____ Selected passage

The emergence of ACGC

The Anmatjere region sits astride the Stuart Highway about 200km north of Alice Springs. The name derives from the region’s Aboriginal language, which is still widely spoken among the predominantly Aboriginal population of 1,000 or more people.[1] European settlement in the area dates back to the 1870s, when a repeater station on the Overland Telegraph Line was established at Ti Tree well. Pastoralism followed in the early years of the twentieth century, with most land then being leased to settlers for pastoral purposes. In later years, some small horticultural blocks were also developed by settlers, along with a roadhouse or two. The only town in the region is Ti Tree, gazetted in 1980, straddling the Stuart Highway on a five mile square (ca. 64km2) parcel of land, which was formerly the old telegraph reserve.

In the late 1970s, the Ti Tree Station pastoral lease surrounding the town was acquired for Aboriginal people by the Commonwealth’s Aboriginal Land Fund Commission. In the early 1980s, a successful land claim converted this lease to Aboriginal freehold, as the Ahakeye Land Trust. While this might suggest that the region fared quite well in the early years of the Commonwealth’s land rights system for Aboriginal people in the NT, this was not the predominant perception among local Aboriginal people. In the late 1980s and early 1990s, a movement developed among Aboriginal people in Anmatjere for a breakaway regional land council, separate from the larger Central Land Council based in Alice Springs. The Commonwealth Minister for Aboriginal Affairs was not convinced that the requirements for such a breakaway land council had been met, and did not support the move (Morton 1994). However, the NT Government, through its local government Minister, saw the opportunity to support a regional local government in the area, and thus the ACGC emerged.

At self-government in 1978, the NT had just four local governments in its major urban centres. During the 1980s, the NT Government encouraged the development of local governments in smaller urban centres and outlying areas, under the Community Government provisions of its Local Government Act (Coburn 1982; Phegan 1989). At first, as one commentator of the time noted, the approach was ‘laissez fare’ and the pattern that began to emerge was of small, single-settlement local government incorporations (Wolfe 1989). However, in time, the NT Government became more directive and promoted the idea of larger, regional, multi-settlement incorporations. The first of these to emerge was Yugul Mangi Community Government Council in southeast Arnhem Land in 1988, which brought together eight non-contiguous parcels of land and their associated discrete Aboriginal communities.[2] The second, in 1993, was ACGC, which was proudly proclaimed by the local government Minister in the Legislative Assembly of the Northern Territory (LANT) as the twentieth community government council (LANT 1993a: 8583). The Minister also noted in the Assembly a month later that the ACGC’s first meeting had been held and that Eric Panangka had been elected as chair (LANT 1993b: 8854). As well as being prominent in the movement for a breakaway land council, Panangka had been a Country Liberal Party (CLP) candidate for the Legislative Assembly seat of Stuart in the 1991 elections. So, there were clearly quite close and amiable connections between the CLP Government of the time and the emerging ACGC.

________
____ Source excerpt

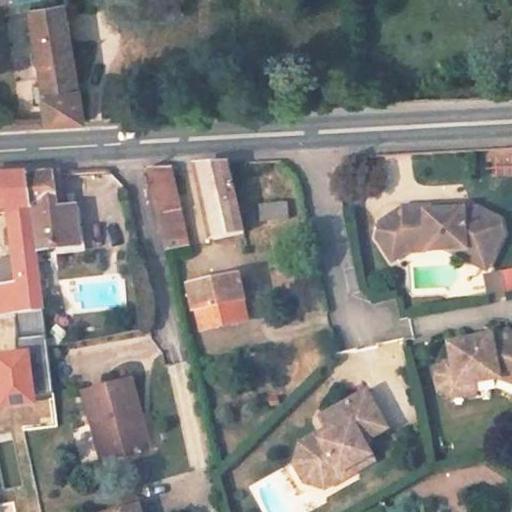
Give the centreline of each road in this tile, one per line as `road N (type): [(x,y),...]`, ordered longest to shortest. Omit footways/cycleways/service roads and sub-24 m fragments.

________

**Instructions:**
1. Using the passage on the emergence of ACGC, explain in one to three sentences why the Commonwealth Minister for Aboriginal Affairs did not support the Anmatjere breakaway land council.
2. Please write the next part of the passage on the emergence of ACGC, starting after its final sentence.
The data has no connection to the passage about how ACGC emerged.

**In response:**
1. The Minister was not convinced that the requirements for such a breakaway land council had been met, so he did not support the move.

2.
In its 1993 incarnation, ACGC brought together nine wards containing discrete Aboriginal communities. Three of these wards were the Ahakeye Land Trust, divided into western, central and eastern portions, each of which had one significant discrete Aboriginal settlement on it. Around this large central block of incorporated land were six other wards on much smaller land parcels. These were Aboriginal living area excisions from surrounding pastoral leases, measured in hectares rather than square miles (see Fig. 11.1). As well as having very different land bases, these nine wards also had very different population bases, with some settlements having over 200 residents and some less than 50. However, in a classic federal move, each of the wards was given an equal representation of two potential members on the council, irrespective of its population size. Another interesting constitutional provision was that a quorum for council meetings required a member to be present from every ward that currently had members. Like the ward representation rule, this very high quorum rule indicated a guarded regional federalism that had considerable respect for the autonomy of its constituent parts.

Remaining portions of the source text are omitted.